The state of play: Republican Sens. Lindsey Graham (S.C.), Tim Scott (S.C.), Ben Sasse (Neb.) and Rick Scott (Fla.) said Wednesday that they would object to fast-tracking the bill over a provision that would grant an extra $600 per week in unemployment benefits to low-wage workers who lose their jobs.

  • The Republican senators argue that because the unemployment benefits would be larger than what low-wage workers usually make, it would incentivize them to get laid off and not return to the workforce.
  • The amendment they want to introduce would limit unemployment benefits to 100% of a worker's salary.

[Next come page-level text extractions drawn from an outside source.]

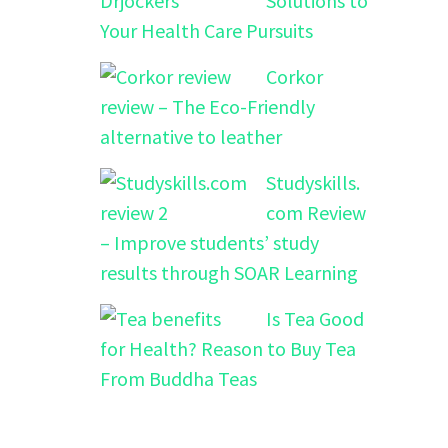
Solutions to
Your Health Care Pursuits
Corkor
review – The Eco-Friendly
alternative to leather
Studyskills.
com Review
– Improve students’ study
results through SOAR Learning
Is Tea Good
for Health? Reason to Buy Tea
From Buddha Teas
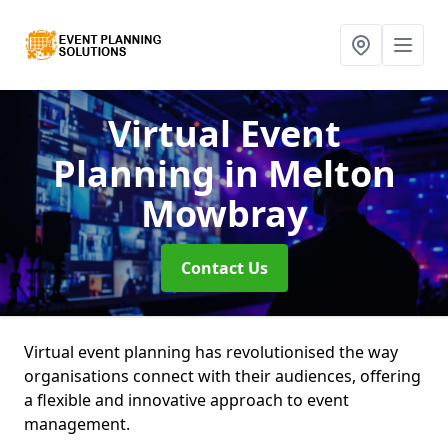
Virtual Event
Planning
in Melton
Mowbray
Contact Us
Virtual event planning has revolutionised the way
organisations connect with their audiences, offering
a flexible and innovative approach to event
management.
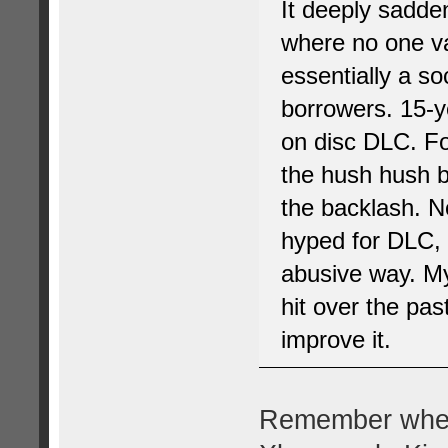
It deeply sadde
where no one va
essentially a so
borrowers. 15-y
on disc DLC. For
the hush hush b
the backlash. N
hyped for DLC, 
abusive way. My
hit over the pas
improve it.
Remember when 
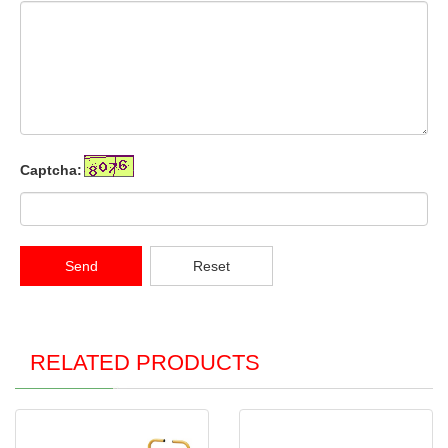
Captcha:
Send
Reset
RELATED PRODUCTS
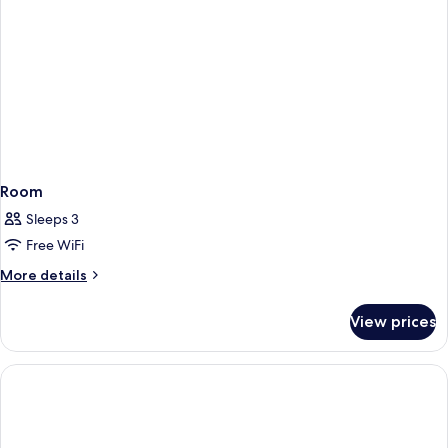
Room
Sleeps 3
Free WiFi
More
More details
details
for
View prices
Room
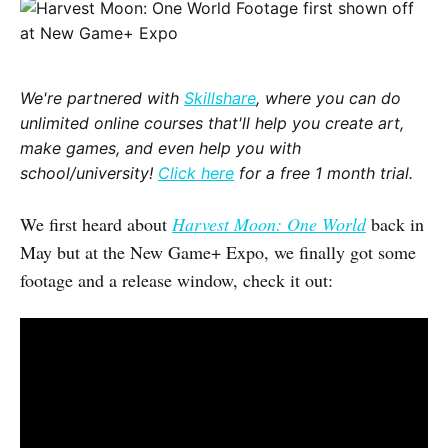
We're partnered with
Skillshare
, where you can do
unlimited online courses that'll help you create art,
make games, and even help you with
school/university!
Click here
for a free 1 month trial.
We first heard about
Harvest Moon: One World
back in
May but at the New Game+ Expo, we finally got some
footage and a release window, check it out:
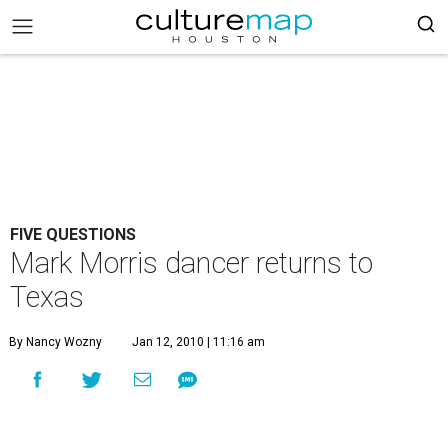
FIVE QUESTIONS
Mark Morris dancer returns to
Texas
By Nancy Wozny
Jan 12, 2010 | 11:16 am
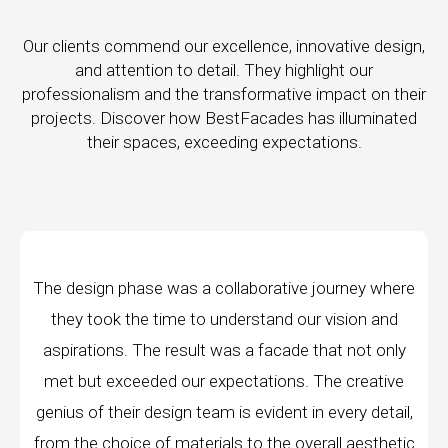
Our clients commend our excellence, innovative design,
and attention to detail. They highlight our
professionalism and the transformative impact on their
projects. Discover how BestFacades has illuminated
their spaces, exceeding expectations.
tive journey where
"Best Facades" is not just a man
nd our vision and
company; they are architects of d
cade that not only
manufacturing facilities are a testam
ons. The creative
edge technology, ensuring precision 
ent in every detail,
every piece produced. The attention
e overall aesthetic
remarkable, and the finished pro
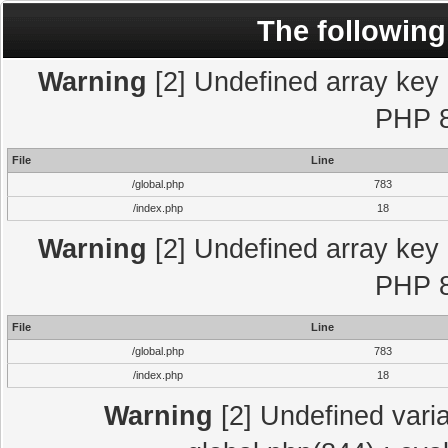
The following
Warning
[2] Undefined array key "
PHP 8
File
Line
/global.php
783
/index.php
18
Warning
[2] Undefined array key "
PHP 8
File
Line
/global.php
783
/index.php
18
Warning
[2] Undefined varia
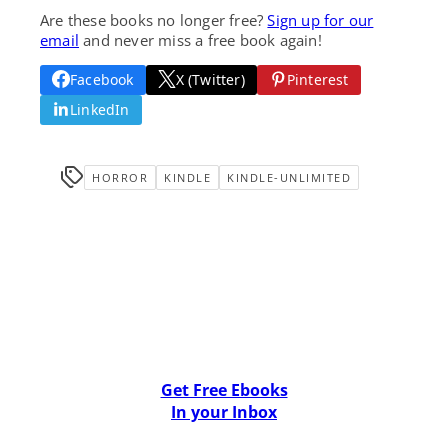
Are these books no longer free?
Sign up for our
email
and never miss a free book again!
Facebook
X (Twitter)
Pinterest
LinkedIn
HORROR
KINDLE
KINDLE-UNLIMITED
Get Free Ebooks
In your Inbox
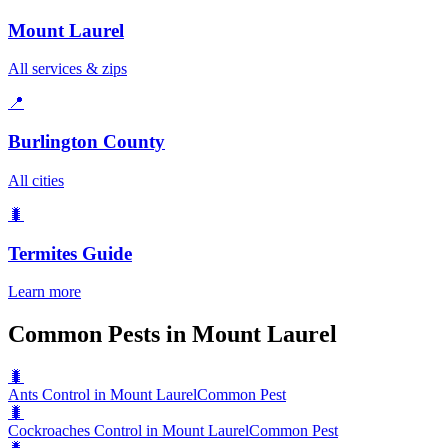
Mount Laurel
All services & zips
📍
Burlington County
All cities
🐛
Termites
Guide
Learn more
Common Pests in Mount Laurel
🐛
Ants Control in Mount Laurel
Common Pest
🐛
Cockroaches Control in Mount Laurel
Common Pest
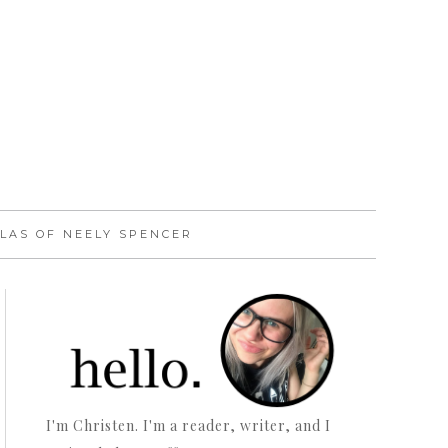
LAS OF NEELY SPENCER
I'm Christen. I'm a reader, writer, and I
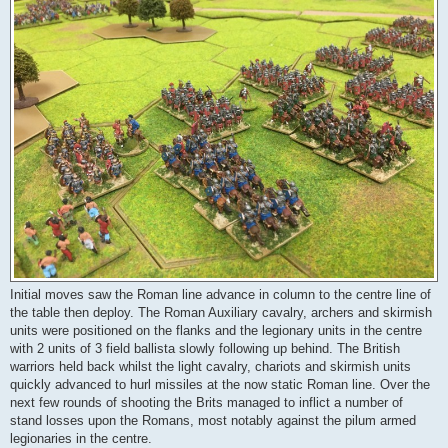
Initial moves saw the Roman line advance in column to the centre line of
the table then deploy. The Roman Auxiliary cavalry, archers and skirmish
units were positioned on the flanks and the legionary units in the centre
with 2 units of 3 field ballista slowly following up behind. The British
warriors held back whilst the light cavalry, chariots and skirmish units
quickly advanced to hurl missiles at the now static Roman line. Over the
next few rounds of shooting the Brits managed to inflict a number of
stand losses upon the Romans, most notably against the pilum armed
legionaries in the centre.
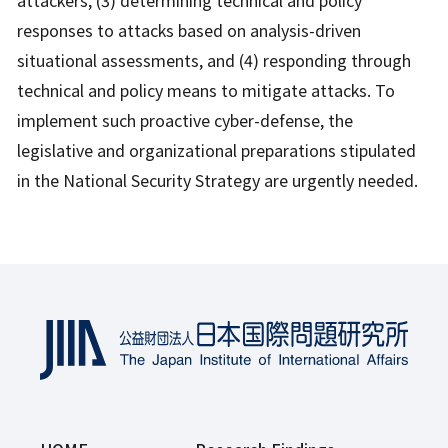
attackers, (3) determining technical and policy
responses to attacks based on analysis-driven
situational assessments, and (4) responding through
technical and policy means to mitigate attacks. To
implement such proactive cyber-defense, the
legislative and organizational preparations stipulated
in the National Security Strategy are urgently needed.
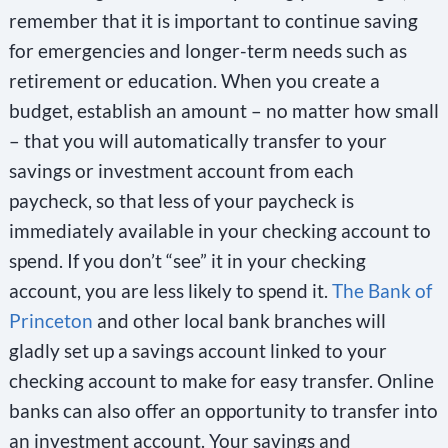
remember that it is important to continue saving
for emergencies and longer-term needs such as
retirement or education. When you create a
budget, establish an amount – no matter how small
– that you will automatically transfer to your
savings or investment account from each
paycheck, so that less of your paycheck is
immediately available in your checking account to
spend. If you don’t “see” it in your checking
account, you are less likely to spend it.
The Bank of
Princeton
and other local bank branches will
gladly set up a savings account linked to your
checking account to make for easy transfer. Online
banks can also offer an opportunity to transfer into
an investment account. Your savings and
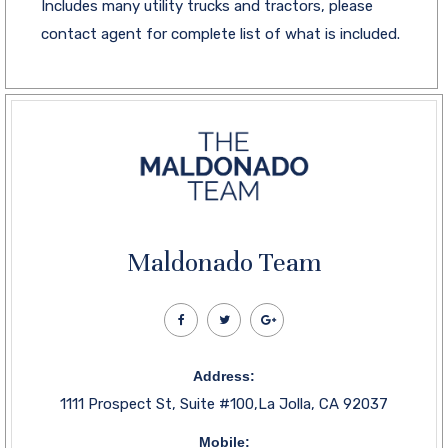
Includes many utility trucks and tractors, please
contact agent for complete list of what is included.
Maldonado Team
Address:
1111 Prospect St, Suite #100,La Jolla, CA 92037
Mobile:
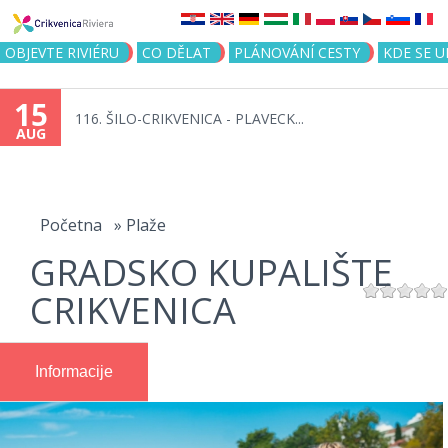
Jump to navigation
OBJEVTE RIVIÉRU
CO DĚLAT
PLÁNOVÁNÍ CESTY
KDE SE 
15
116. ŠILO-CRIKVENICA - PLAVECK...
AUG
You
are
Početna
»
Plaže
GRADSKO KUPALIŠTE
here
CRIKVENICA
Informacije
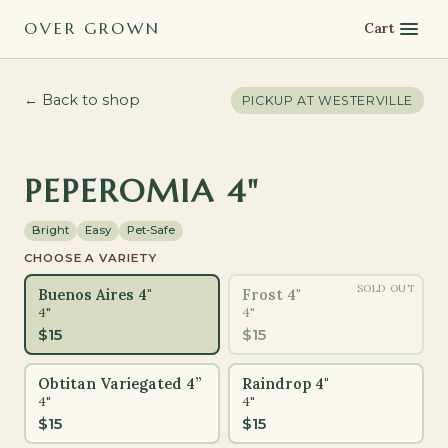
OVER GROWN
Cart
← Back to shop
PICKUP AT
WESTERVILLE
PET-SAFE
PEPEROMIA 4"
Bright
Easy
Pet-Safe
CHOOSE A VARIETY
SOLD OUT
Buenos Aires 4"
Frost 4"
4"
4"
$
15
$
15
Obtitan Variegated 4”
Raindrop 4"
4"
4"
$
15
$
15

The other side: Sen. Bernie Sanders later released a statement saying that unless the senators drop their "anti-worker objections," he is prepared to block the legislation in order to impose "strong conditions on the $500 billion corporate welfare fund."

  • “I am prepared to put a hold on this bill … to make sure that any corporation receiving financial assistance under this legislation does not lay off workers, cut wages or benefits, ship jobs overseas, or pay workers poverty wages," Sanders said.
  • Sanders told the New York Times that he will vote for the bill as written, but only if the Republicans drop their demands: "I cannot at the last minute allow some right-wing senators try to undermine the needs of workers and think they are going to get away with that.”

The big picture: The stock market lost a ton of steam after news broke of a potential holdup of the aid package.

  • Treasury Secretary Steven Mnuchin said at a press briefing Wednesday that he does not believe the provision will create incentives and that most Americans "want to keep their jobs.
  • He declined to comment on the Republican senators' specific complaints, but said it's his expectation that the bill will be passed by the Senate tonight and by the House tomorrow.